DIRECTIVE: Search each line below for "напиток", then return the lines where it appears.

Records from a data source
---------------

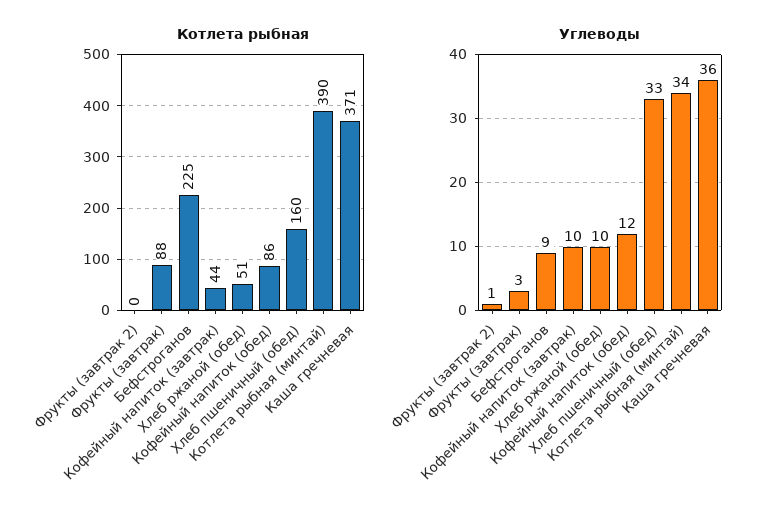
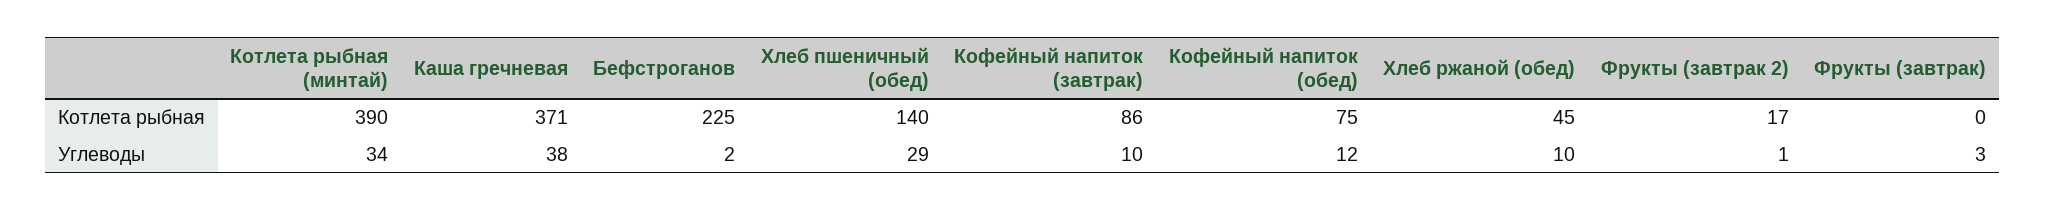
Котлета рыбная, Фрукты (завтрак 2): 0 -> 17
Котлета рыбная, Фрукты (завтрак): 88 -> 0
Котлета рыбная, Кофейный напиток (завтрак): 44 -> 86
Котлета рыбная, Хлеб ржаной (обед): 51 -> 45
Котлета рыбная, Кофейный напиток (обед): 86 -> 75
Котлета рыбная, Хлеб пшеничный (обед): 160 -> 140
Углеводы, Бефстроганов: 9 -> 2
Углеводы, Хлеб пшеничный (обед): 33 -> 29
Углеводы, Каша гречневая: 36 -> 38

---------------

RESPONSE TO THIS EXERCISE:
Котлета рыбная, Кофейный напиток (завтрак): 44 -> 86
Котлета рыбная, Кофейный напиток (обед): 86 -> 75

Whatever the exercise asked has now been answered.